__Provided records__:

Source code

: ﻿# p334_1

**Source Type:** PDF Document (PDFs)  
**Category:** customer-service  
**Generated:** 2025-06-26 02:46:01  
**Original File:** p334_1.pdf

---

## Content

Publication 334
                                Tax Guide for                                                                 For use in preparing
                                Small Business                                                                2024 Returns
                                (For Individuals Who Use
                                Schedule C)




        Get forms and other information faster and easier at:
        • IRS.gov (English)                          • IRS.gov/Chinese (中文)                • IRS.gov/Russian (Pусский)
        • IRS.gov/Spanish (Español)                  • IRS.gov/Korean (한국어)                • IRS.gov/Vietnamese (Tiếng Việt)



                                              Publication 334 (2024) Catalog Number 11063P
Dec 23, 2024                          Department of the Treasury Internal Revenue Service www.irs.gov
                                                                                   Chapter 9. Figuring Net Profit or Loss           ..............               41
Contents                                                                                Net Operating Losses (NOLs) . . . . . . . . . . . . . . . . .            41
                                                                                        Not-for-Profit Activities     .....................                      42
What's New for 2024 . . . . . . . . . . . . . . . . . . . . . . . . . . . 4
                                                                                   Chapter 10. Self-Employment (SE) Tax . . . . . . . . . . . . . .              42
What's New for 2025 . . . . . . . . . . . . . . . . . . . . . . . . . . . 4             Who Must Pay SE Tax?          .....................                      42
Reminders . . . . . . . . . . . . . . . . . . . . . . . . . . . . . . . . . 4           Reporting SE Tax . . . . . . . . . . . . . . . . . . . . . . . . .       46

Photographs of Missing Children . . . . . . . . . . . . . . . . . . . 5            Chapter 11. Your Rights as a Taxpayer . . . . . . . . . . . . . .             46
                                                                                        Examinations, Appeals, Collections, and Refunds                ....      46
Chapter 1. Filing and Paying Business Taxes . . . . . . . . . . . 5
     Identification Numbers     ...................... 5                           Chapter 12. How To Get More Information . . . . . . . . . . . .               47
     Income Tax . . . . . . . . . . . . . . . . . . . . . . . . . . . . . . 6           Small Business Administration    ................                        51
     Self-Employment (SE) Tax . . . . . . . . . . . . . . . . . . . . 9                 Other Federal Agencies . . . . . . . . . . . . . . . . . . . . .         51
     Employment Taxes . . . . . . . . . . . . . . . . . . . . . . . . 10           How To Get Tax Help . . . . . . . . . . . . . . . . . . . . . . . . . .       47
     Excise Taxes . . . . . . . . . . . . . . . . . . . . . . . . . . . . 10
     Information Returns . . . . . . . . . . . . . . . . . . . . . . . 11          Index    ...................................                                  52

__Directions for this task__: Could you give the data above again, exact in every line?

__Output of the exercise__:
Source code

: ﻿# p334_1

**Source Type:** PDF Document (PDFs)  
**Category:** customer-service  
**Generated:** 2025-06-26 02:46:01  
**Original File:** p334_1.pdf

---

## Content

Publication 334
                                Tax Guide for                                                                 For use in preparing
                                Small Business                                                                2024 Returns
                                (For Individuals Who Use
                                Schedule C)




        Get forms and other information faster and easier at:
        • IRS.gov (English)                          • IRS.gov/Chinese (中文)                • IRS.gov/Russian (Pусский)
        • IRS.gov/Spanish (Español)                  • IRS.gov/Korean (한국어)                • IRS.gov/Vietnamese (Tiếng Việt)



                                              Publication 334 (2024) Catalog Number 11063P
Dec 23, 2024                          Department of the Treasury Internal Revenue Service www.irs.gov
                                                                                   Chapter 9. Figuring Net Profit or Loss           ..............               41
Contents                                                                                Net Operating Losses (NOLs) . . . . . . . . . . . . . . . . .            41
                                                                                        Not-for-Profit Activities     .....................                      42
What's New for 2024 . . . . . . . . . . . . . . . . . . . . . . . . . . . 4
                                                                                   Chapter 10. Self-Employment (SE) Tax . . . . . . . . . . . . . .              42
What's New for 2025 . . . . . . . . . . . . . . . . . . . . . . . . . . . 4             Who Must Pay SE Tax?          .....................                      42
Reminders . . . . . . . . . . . . . . . . . . . . . . . . . . . . . . . . . 4           Reporting SE Tax . . . . . . . . . . . . . . . . . . . . . . . . .       46

Photographs of Missing Children . . . . . . . . . . . . . . . . . . . 5            Chapter 11. Your Rights as a Taxpayer . . . . . . . . . . . . . .             46
                                                                                        Examinations, Appeals, Collections, and Refunds                ....      46
Chapter 1. Filing and Paying Business Taxes . . . . . . . . . . . 5
     Identification Numbers     ...................... 5                           Chapter 12. How To Get More Information . . . . . . . . . . . .               47
     Income Tax . . . . . . . . . . . . . . . . . . . . . . . . . . . . . . 6           Small Business Administration    ................                        51
     Self-Employment (SE) Tax . . . . . . . . . . . . . . . . . . . . 9                 Other Federal Agencies . . . . . . . . . . . . . . . . . . . . .         51
     Employment Taxes . . . . . . . . . . . . . . . . . . . . . . . . 10           How To Get Tax Help . . . . . . . . . . . . . . . . . . . . . . . . . .       47
     Excise Taxes . . . . . . . . . . . . . . . . . . . . . . . . . . . . 10
     Information Returns . . . . . . . . . . . . . . . . . . . . . . . 11          Index    ...................................                                  52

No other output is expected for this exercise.